We travelled most often to the Philippines after that, packing up every couple of years for a return to Manila to see the Paglingayans before setting off for another part of the country.

Spackman girls and Julieta Paglingayan. The Philippines 1972. From the Spackman Collection.

At least once we stayed with them. I wondered where we were going to sleep because their home was just one room but at night thin mattresses were spread over the matting and mosquito nets untied from the ceiling, creating gauze walls which disappeared overhead come morning.

In the northern province of Albay we stayed in a beach hut at Santo Domingo where the sands were a glittering black from the volcanic ash of Mount Mayon. And in the south, at Zamboanga,  we spent a magical few nights in the tree house at Pasonanca Park.

The gun in his hand was not a metaphor

At the southern edge of the archipelago, in Sulu province’s Jolo city, our hotel was a cut above our usual accommodation and Mum left us in our room while she spent an evening in the bar. There, she ended up in a group which included the local chief of police who kept calling her Miss America.

He turned up, drunk and persistent, at our room after she retired and only went away when she opened the door wide enough for him to see her three sleeping children within. I believe he had his hand on his gun at the time and no, gentle reader, that’s not a metaphor.

On our return to Manila, Mum took up an offer from a friend who was working at the Hilton and we were installed in rare high style for a night’s free accommodation. Unfortunately, our stay coincided with the arrival of a hefty typhoon which delayed our flight and shut down the city.

We were stuck, in the lap of luxury, with Mum screaming at us every time we opened the fridge for one of those gleaming little bottles of Coke from the minibar. Apart from that heart-stopping moment in Luneta Park, it was the only time I saw her actually rattled by any of our adventures.

Captain David Moodie shows the ropes to the newest member of his crew, my sister Sophia, aged 6. The Spackman Collection.

In 1976 the peace ship Fri moored in the harbour at Cheung Chau, one of Hong Kong’s outlying islands. The Fri was a New Zealand flagged oak sailing vessel which had led a flotilla of yachts in an international protest against French nuclear testing at Moruroa in 1973.

Its latest mission, coordinated by Greenpeace New Zealand, was to carry peace messages to all the world’s nuclear powers in a three-year voyage. Captain David Moodie and his crew were waiting for permission to visit China and in those weeks we became regular visitors to the ship.

When their wait proved fruitless, the Fri set sail for Vietnam with Mum and my two sisters on board for perhaps their most notable adventure.

Was it a vagary of the prevailing winds or a misreading of a chart? Only Captain Moodie would know for sure but, somehow, the ship drifted off course into Chinese waters and was duly picked up by the authorities.

The peace ship Fri sets sail with my mother Margaret Spackman and sisters Alin and Sophia. Hong Kong 1976. The Spackman Collection.

Back home in Hong Kong the assorted China watchers were bemused at the news that my mother and her two little girls were getting a rare view of the country that was still largely closed to foreigners.
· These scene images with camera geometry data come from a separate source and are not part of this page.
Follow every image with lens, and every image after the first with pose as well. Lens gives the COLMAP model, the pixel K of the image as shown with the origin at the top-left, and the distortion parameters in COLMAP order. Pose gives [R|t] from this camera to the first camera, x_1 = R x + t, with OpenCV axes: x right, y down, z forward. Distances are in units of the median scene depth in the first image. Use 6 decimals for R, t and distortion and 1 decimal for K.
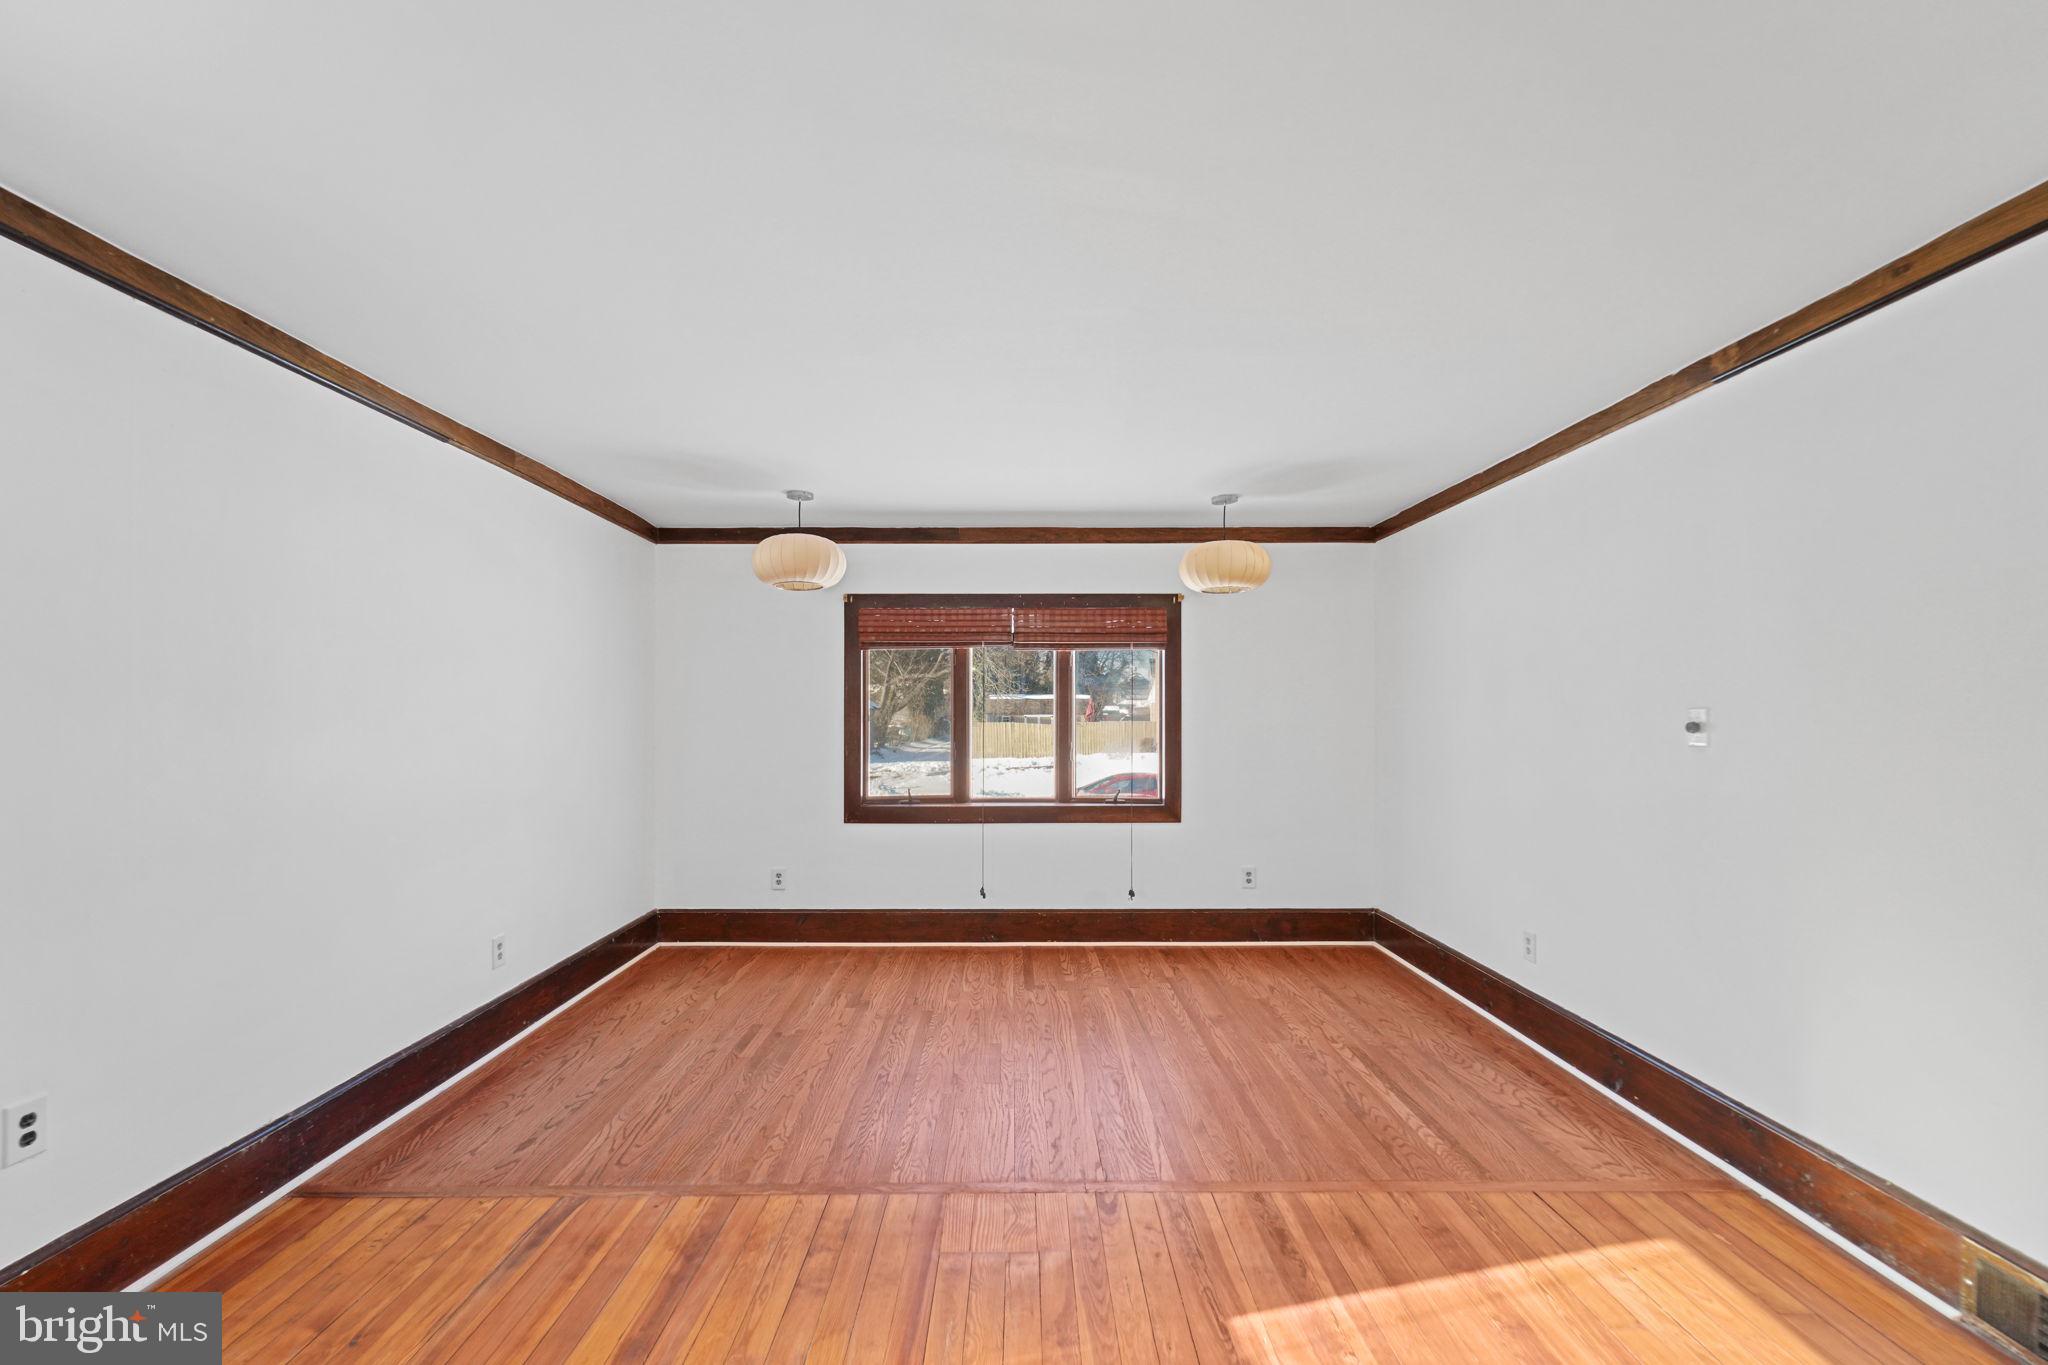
lens RADIAL K [[841.4, 0, 1008.4], [0, 841.4, 725.4], [0, 0, 1]] dist [0.002601, -0.002995]
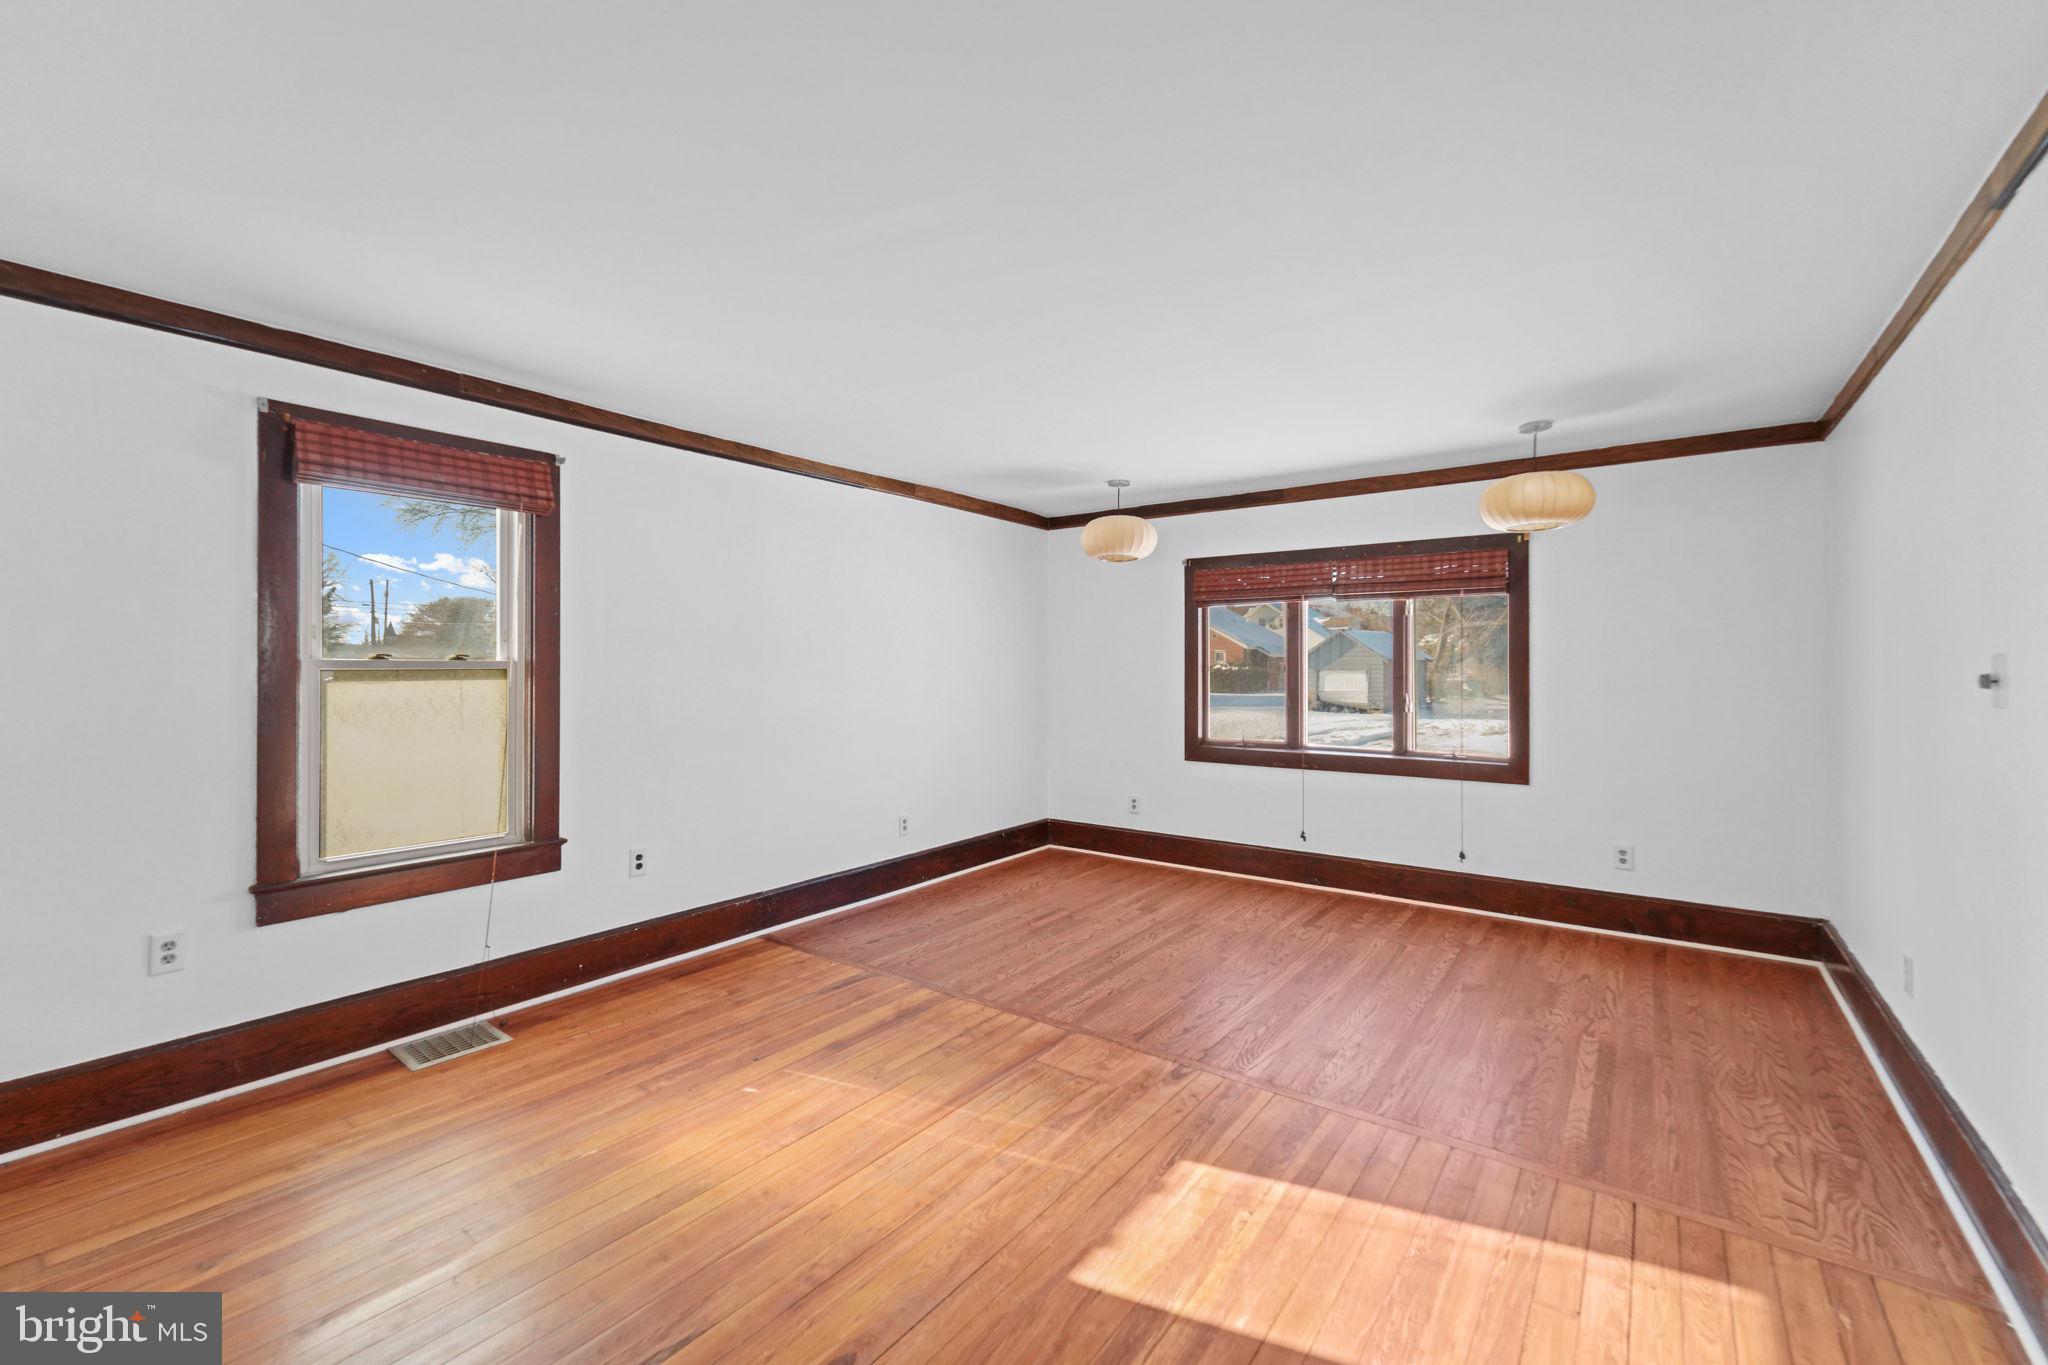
lens RADIAL K [[841.4, 0, 1021.3], [0, 841.4, 677.8], [0, 0, 1]] dist [0.002601, -0.002995]
pose [[0.805445, 0.009856, -0.592589, 0.448708], [-0.009498, 0.999948, 0.003720, 0.003549], [0.592595, 0.002632, 0.805496, -0.068687]]
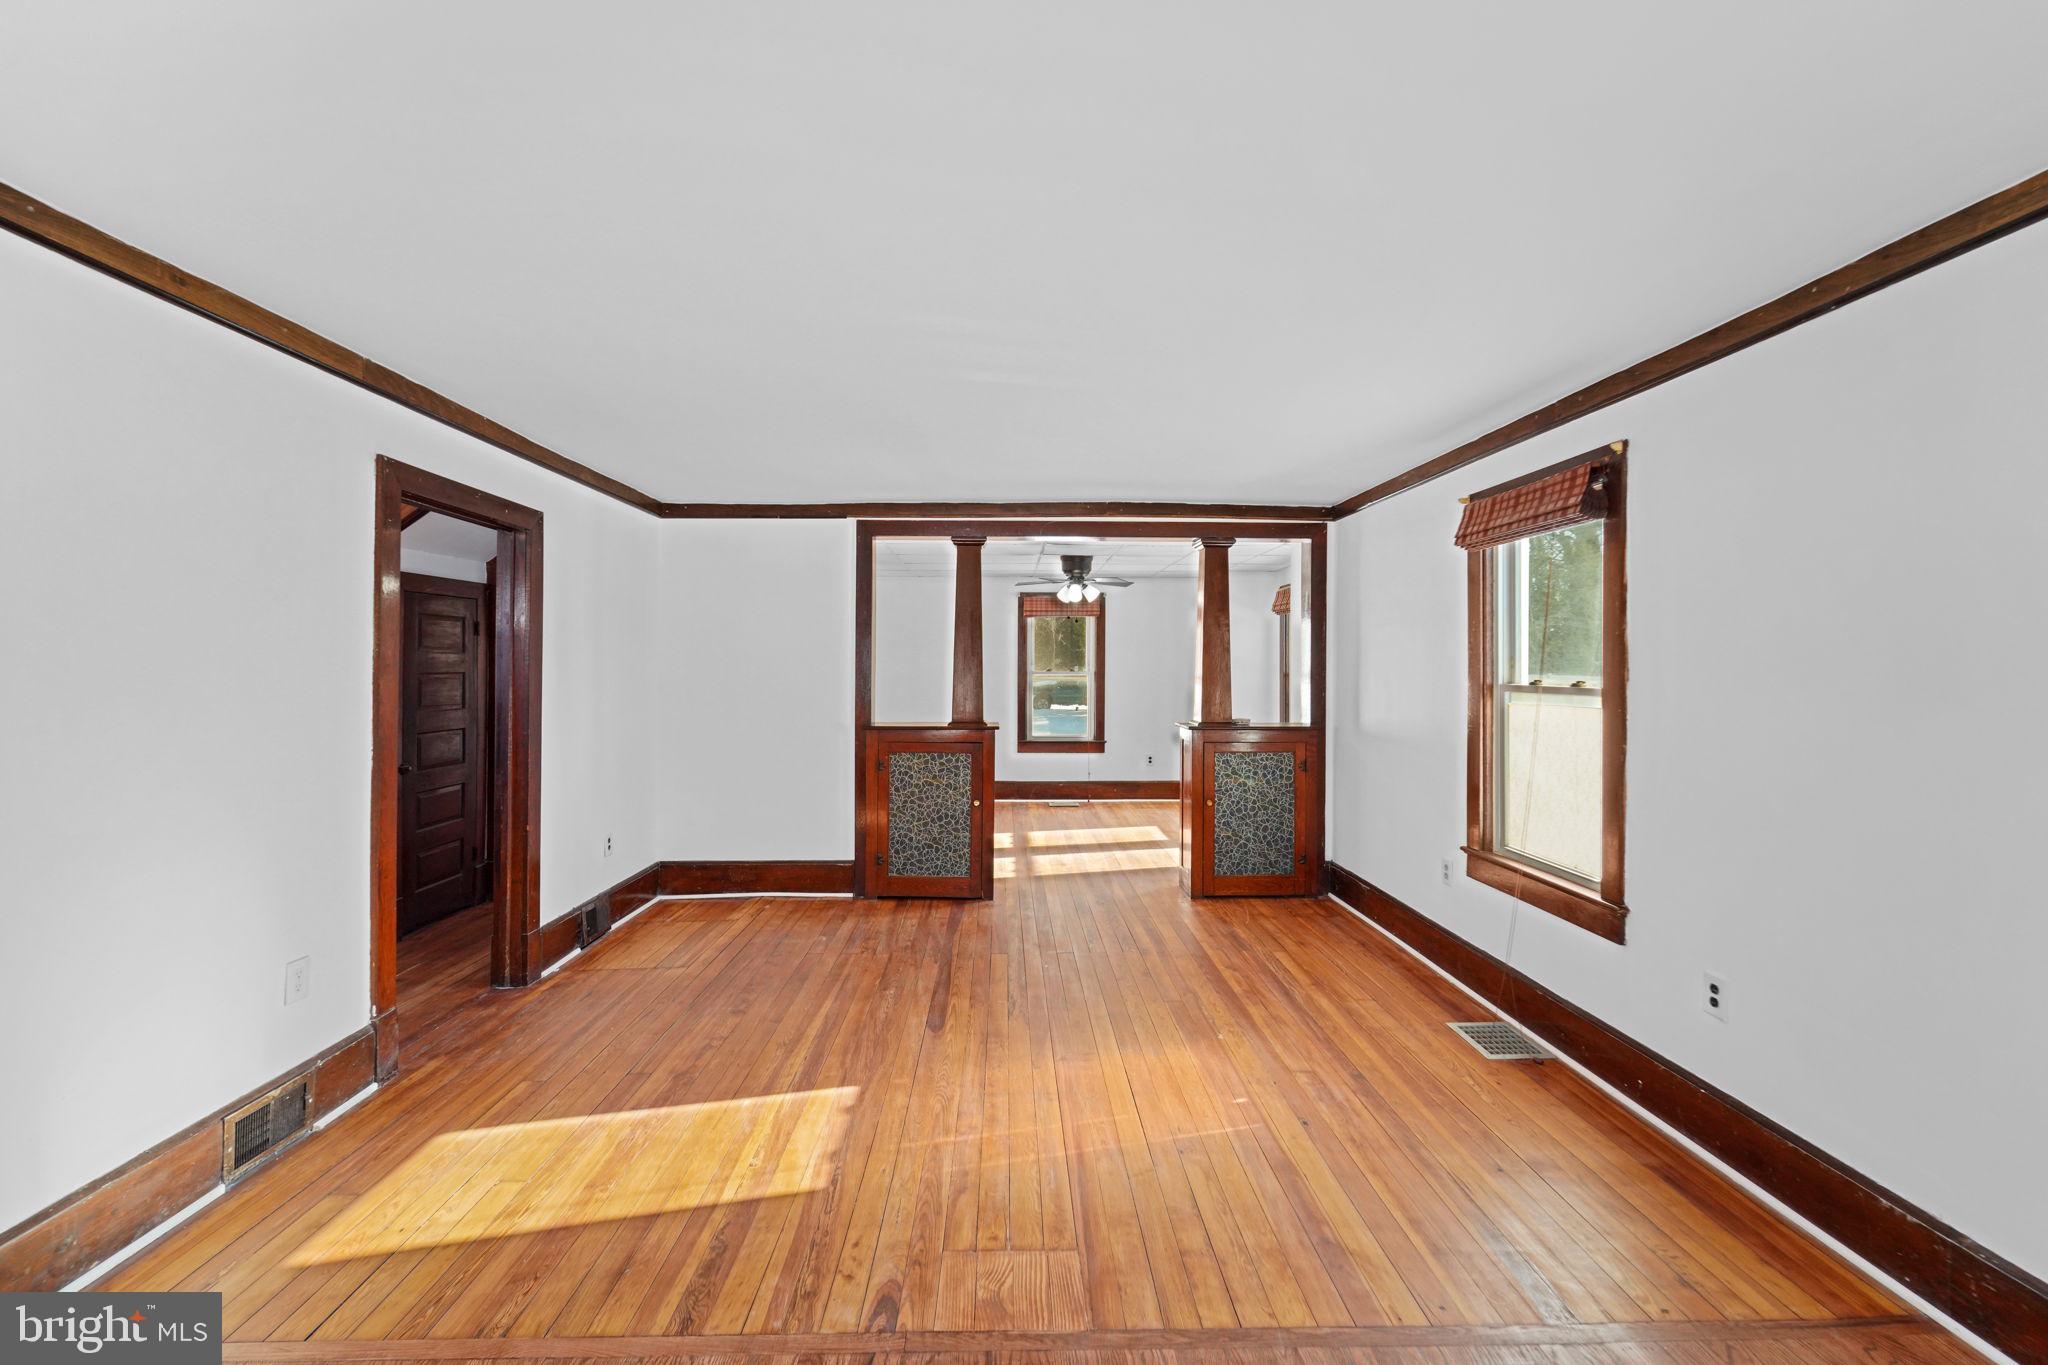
lens RADIAL K [[841.4, 0, 1016.7], [0, 841.4, 671.8], [0, 0, 1]] dist [0.002601, -0.002995]
pose [[-0.999635, -0.004356, -0.026670, 0.011732], [-0.004932, 0.999755, 0.021597, -0.041204], [0.026569, 0.021721, -0.999411, 1.258833]]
Their detention was more comfortable than that enjoyed by other transgressors and lasted only about a week before the Fri was allowed to continue her journey while Mum, Alin and Sophia returned to Hong Kong where much celebration awaited them.

Mum turned 80 in October 2019, but if you think she spent the intervening years with her feet up, basking in past glories, you haven’t been paying attention.
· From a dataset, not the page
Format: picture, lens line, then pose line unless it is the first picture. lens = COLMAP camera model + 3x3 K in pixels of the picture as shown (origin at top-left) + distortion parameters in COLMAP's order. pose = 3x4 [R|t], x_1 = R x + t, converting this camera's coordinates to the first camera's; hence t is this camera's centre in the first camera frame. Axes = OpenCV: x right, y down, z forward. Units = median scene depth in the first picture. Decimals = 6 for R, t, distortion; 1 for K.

She was out there, just weeks before her birthday, fighting for the environment, as part of the global climate strike It’s a fight she fought most days since she returned to Australia.

And, just a few weeks after her 80th, Mum went into a nursing home where she continues to keep a keen eye on the news. She always asks me about the safety of Hong Kong’s reporters – their welfare has been a prime concern since 1967, when the Hong Kong Journalists Association was conceived.

It’s a good time to say thank you, Mum, for taking me on that incredible journey and for showing me the meaning of “intrepid”. It’s a woman setting out with her kids, a rough map and a few dollars to see what’s out there.